Serbesti Gazetesi başyazarı Hasan
Fehmi’nin bir suikaste uğramasının ardından -tüm
muhaliflerin ve halkın katılımı ile- yapılan cenaze töreni İttihat-Terakki
Partisi ile Hükümet’e karşı azametli bir gövde gösterisine dönüşür (Hicri 26 Mart/Miladi
8 Nisan). Hükümet tarafından (2 gün
sonra) asker ve memurların siyasetle uğraşmalarının yasaklanması tamiminin ardından,
(Hicri 31 Mart/ Miladi 13 Nisan) sabahı Taşkışla’daki Avcı Taburu ayaklanıp subayları
hapsedip onbaşı ve çavuşların komutasında “Şeriat isteriz” sloganıyla Mebuslar
Meclisine doğru yürürken, bazı askeri birliklerin katılımı dışında, ulema ve
medrese öğrencileri de cübbeli/sarıklı olarak isyana destek verirler. İsyancılar -klasik
yeniçeri isyanlarında olduğu gibi- Şeyhülislam aracılığı ile isteklerini
Hükümet’e iletirler. Padişah II.Abdülhamid ise isyancılara
karşı kuvvet kullanılmayıp nasihat edilerek ayaklanmanın önlenmesini tavsiye
eder. Meclis isyancıların talepleri
doğrultusunda güvensizlik oyu vererek kabinenin çekilmesini sağlar. Lazkiye
vekili öldürülürken, yaylım ateşine tutulan bakanlardan Adliye
Nazırı ölür, Bahriye Nazırı yaralanır. Okullu ve genç subaylardan kimileri
kurşuna dizilir, kimileri de ağır işkencelerle kurban edilir.

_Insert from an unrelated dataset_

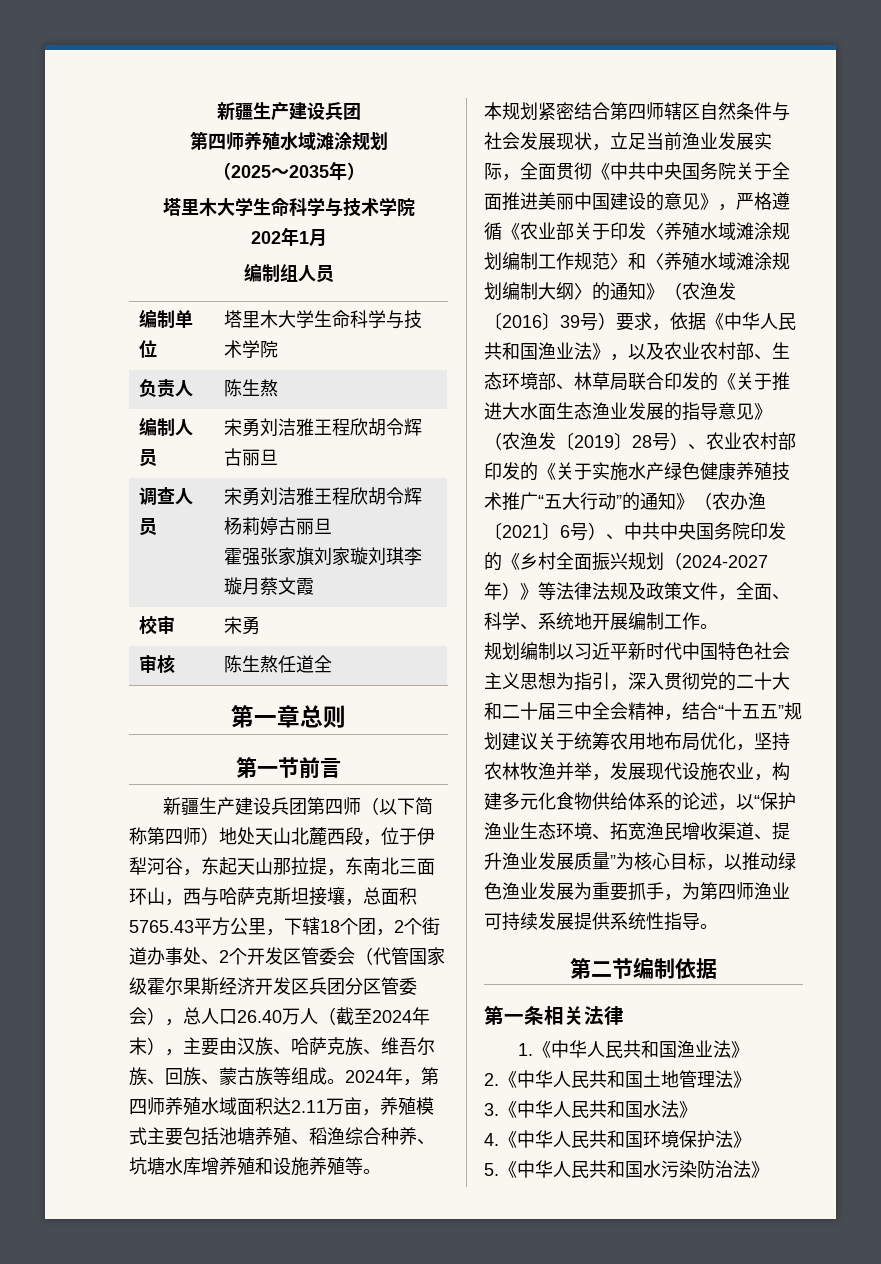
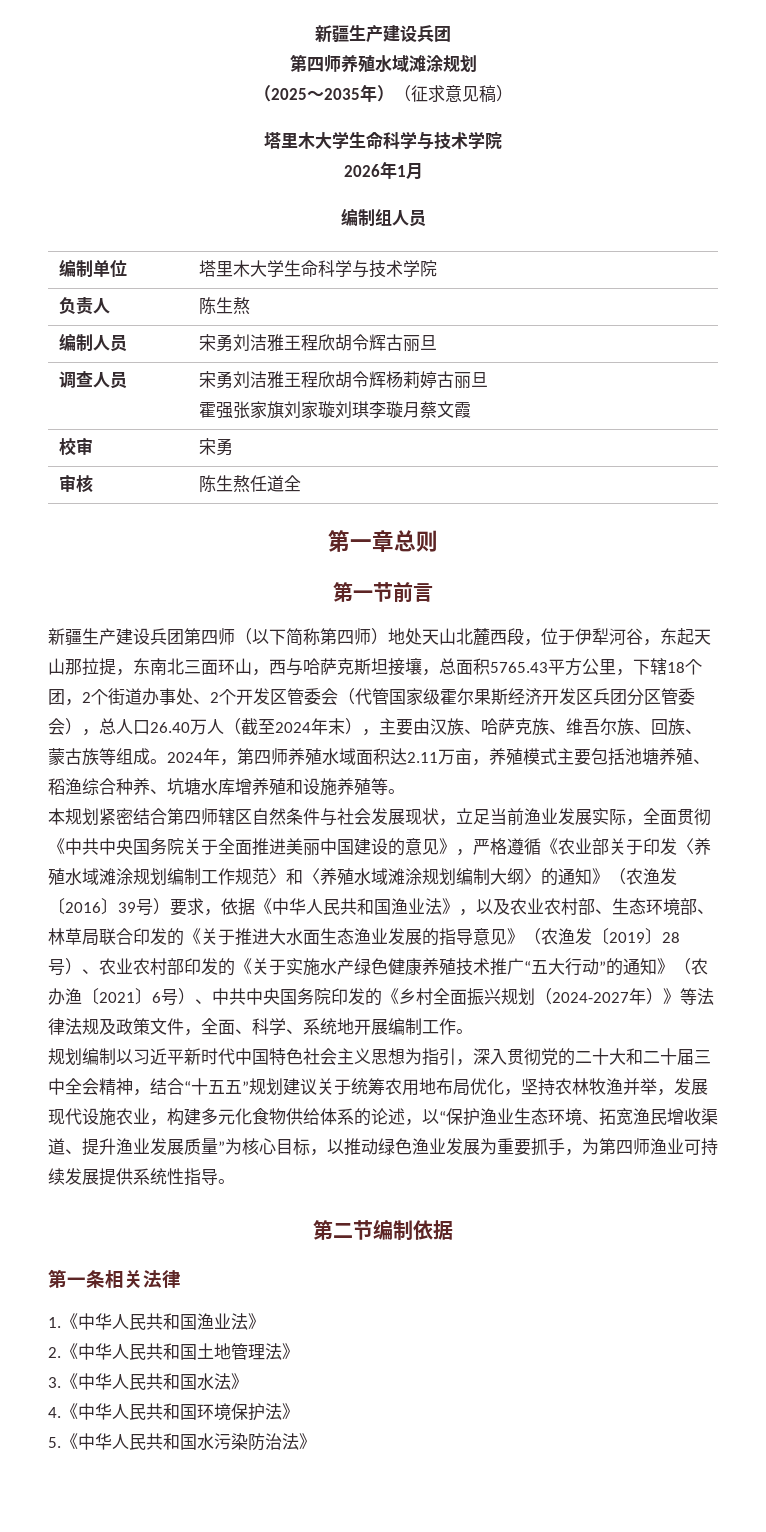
[162,197,415,217] [250,231,281,244] // 塔里木大学生命科学与技术学院 // 202 -> [393,85,513,103] [264,131,502,149] [343,164,380,177] （征求意见稿） // 塔里木大学生命科学与技术学院 // 2026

İstanbul dışında Anadolu’nun bazı
yerlerinde Bursa, Erzincan ve Erzurum’da oluşan ayaklanmalar kolaylıkla etkisiz
bırakılırken, Adana’da ise kanlı geçer. (7000
Ermeni ve yarısı kadar da yerli halktan ölenler olmuş, Adana’nın beşte üçü
yakılıp yıkılmıştır). Ayaklanma Makedonya’nın her tarafında yankılar
uyandırır. Selanik’teki İttihat ve Terakki merkezinden Padişah’a protesto
telgrafları çekilir.
Ayaklanmadan bir gün sonra Selanik’ten İstanbul’a (Mahmut Şevket ve Hüseyin Hüsnü Paşa komutasında, Binbaşı Enver ve Kolağası Mustafa Kemal kurmay başkanlığında) Hareket Ordusu olarak adlandırılan kuvvet gönderilir. İki hafta kadar sonra toplanan Meclis tarafından Padişah’ın tahttan indirilmesi -Şeyhülislam fetvası da eklenerek- kararlaştırılır. Padişah ve kabine değişikliği ardından basının ölçüsüz, akılsız ve bozguncu yayını da durmuştur. Harb Divanı 31 Mart ayaklanmasında suçlu oldukları belli olanlardan Volkan Gazetesi sahibi Derviş Vahdeti’nin bulunduğu 49 kişiyi idam, 37 kişiyi süresiz hapis ve kalebentlik, 390 kişiyi hapis, 139 kişiyi de sürgün cezalarına çarptırır. 31 Mart Olayında hayatını kaybeden ve “Hürriyet Şehidi” ilan edilenler (3’ü subay 71 asker) anısına İstanbul/Şişli’de "Abide-i Hürriyet" anıtı inşa edilir.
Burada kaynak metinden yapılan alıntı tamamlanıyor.